Water vapour is a greenhouse gas, there is more absorption in long wave radiation causing further rises in temperature.
Negative Feedback ~ Water Cycle
The system responds to above average precipitation by increasing river flow and evaporation. Water storage in permeable rocks also increased excess water recharging.
Negative feedback loops can take place on smaller scales e.g. ensuring a tree can survive a drought.
During droughts, the system adjusts itself to lower precipitation by reducing evapotranspiration and surface run-off.
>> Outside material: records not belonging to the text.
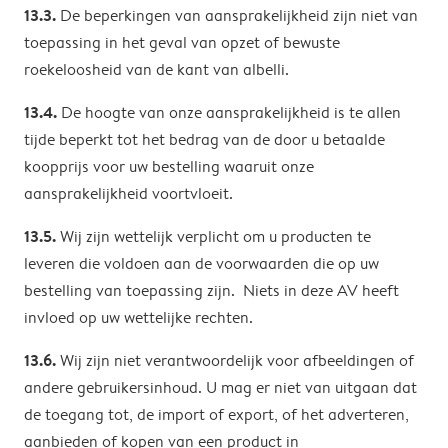
13.3.
De beperkingen van aansprakelijkheid zijn niet van
toepassing in het geval van opzet of bewuste
roekeloosheid van de kant van albelli.
13.4.
De hoogte van onze aansprakelijkheid is te allen
tijde beperkt tot het bedrag van de door u betaalde
koopprijs voor uw bestelling waaruit onze
aansprakelijkheid voortvloeit.
13.5.
Wij zijn wettelijk verplicht om u producten te
leveren die voldoen aan de voorwaarden die op uw
bestelling van toepassing zijn. Niets in deze AV heeft
invloed op uw wettelijke rechten.
13.6.
Wij zijn niet verantwoordelijk voor afbeeldingen of
andere gebruikersinhoud. U mag er niet van uitgaan dat
de toegang tot, de import of export, of het adverteren,
aanbieden of kopen van een product in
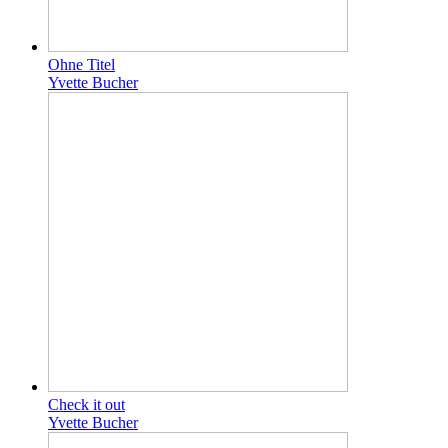
Ohne Titel
Yvette Bucher
Check it out
Yvette Bucher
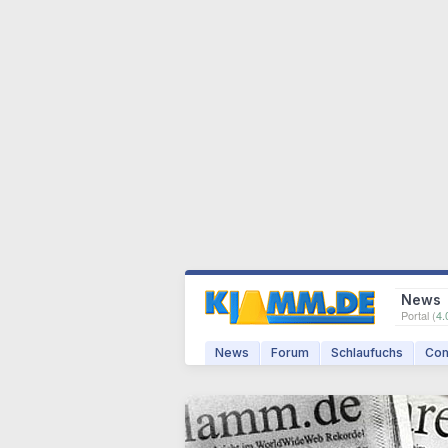
News
Portal (
4.
News
Forum
Schlaufuchs
Com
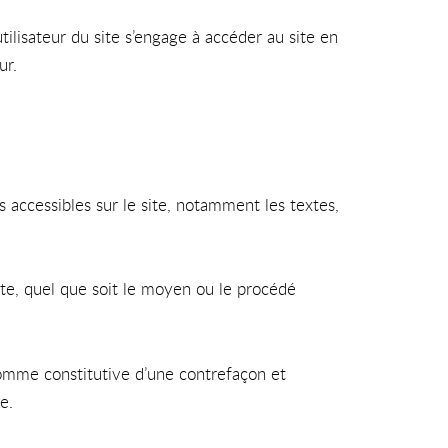
utilisateur du site s’engage à accéder au site en
ur.
s accessibles sur le site, notamment les textes,
ite, quel que soit le moyen ou le procédé
comme constitutive d’une contrefaçon et
e.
To helps save groundwater stores, the water table falls and springs dry up.
Negative Feedback ~ Carbon Cycle
Carbon fertilisation is reliant on sunlight, nitrogen and water availability.
Therefore it's not possible to say that primary production has increased due to atmospheric CO2 alone.
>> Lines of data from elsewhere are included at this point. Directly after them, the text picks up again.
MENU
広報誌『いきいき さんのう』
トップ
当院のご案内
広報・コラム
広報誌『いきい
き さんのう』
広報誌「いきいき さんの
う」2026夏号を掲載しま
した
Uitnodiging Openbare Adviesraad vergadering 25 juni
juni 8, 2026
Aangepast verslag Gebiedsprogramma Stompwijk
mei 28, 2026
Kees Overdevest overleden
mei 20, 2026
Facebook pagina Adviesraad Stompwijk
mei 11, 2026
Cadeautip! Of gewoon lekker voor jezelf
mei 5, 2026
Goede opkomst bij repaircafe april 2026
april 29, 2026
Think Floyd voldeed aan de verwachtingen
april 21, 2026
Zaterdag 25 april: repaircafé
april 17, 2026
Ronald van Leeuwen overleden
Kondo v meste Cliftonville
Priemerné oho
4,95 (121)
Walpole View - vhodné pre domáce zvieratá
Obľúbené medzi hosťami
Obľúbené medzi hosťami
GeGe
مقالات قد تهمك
Photosynthesis could neutralise the level of CO2 in the atmosphere (carbon fertilisation). Extra CO2 is extracted from the atmosphere and stored in the biosphere - will eventually go into sedimentary rocks and soil.
Positive Feedback ~ Carbon Cycle
Melting of cryosphere releases trapped carbon into the oceans and atmosphere.
Global warming will speed up decomposition and release CO2 into the atmosphere - contributes to greenhouse effect.
Global warming is also causing the Arctic Sea ice and snow cover to shrink so large areas of sea and land are exposed and begin to absorb more sunlight so further melting.
FEEDBACK
: an automatic response to changes which disturb a system's balance or equilibrium.
POSITIVE FEEDBACK
: occurs when an initial change causes a further change (snowball effect).
DYNAMIC EQUILIBRIUM
: a state of balance between continuous processes.
NEGATIVE FEEDBACK
: counteracts a system change and aims to restore equilibrium.